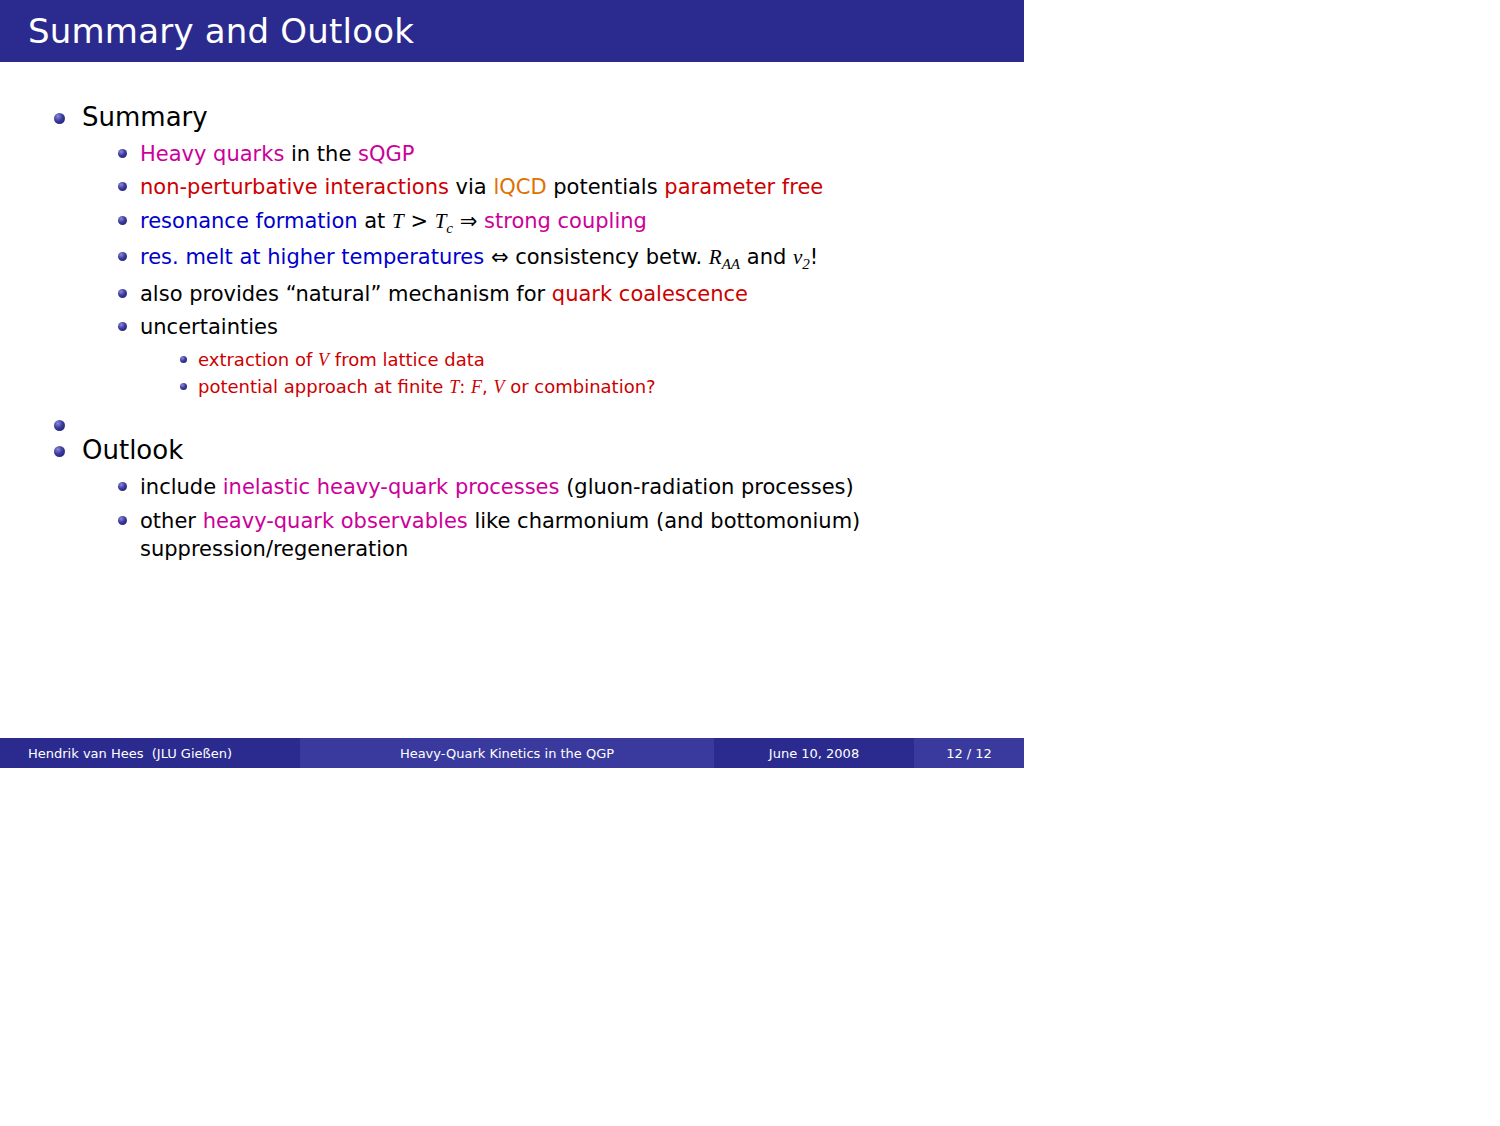Summary and Outlook
Summary
Heavy quarks in the sQGP
non-perturbative interactions via lQCD potentials parameter free
resonance formation at T > Tc ⇒ strong coupling
res. melt at higher temperatures ⇔ consistency betw. RAA and v2!
also provides “natural” mechanism for quark coalescence
uncertainties
extraction of V from lattice data
potential approach at finite T: F, V or combination?
Outlook
include inelastic heavy-quark processes (gluon-radiation processes)
other heavy-quark observables like charmonium (and bottomonium) suppression/regeneration
Hendrik van Hees (JLU Gießen)
Heavy-Quark Kinetics in the QGP
June 10, 2008
12 / 12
......
* **Exercise aim**: Print from the line containing "potential approach at" to the last line above, exactly as written.

* **Answer box**:
potential approach at finite T: F, V or combination?
Outlook
include inelastic heavy-quark processes (gluon-radiation processes)
other heavy-quark observables like charmonium (and bottomonium) suppression/regeneration
Hendrik van Hees (JLU Gießen)
Heavy-Quark Kinetics in the QGP
June 10, 2008
12 / 12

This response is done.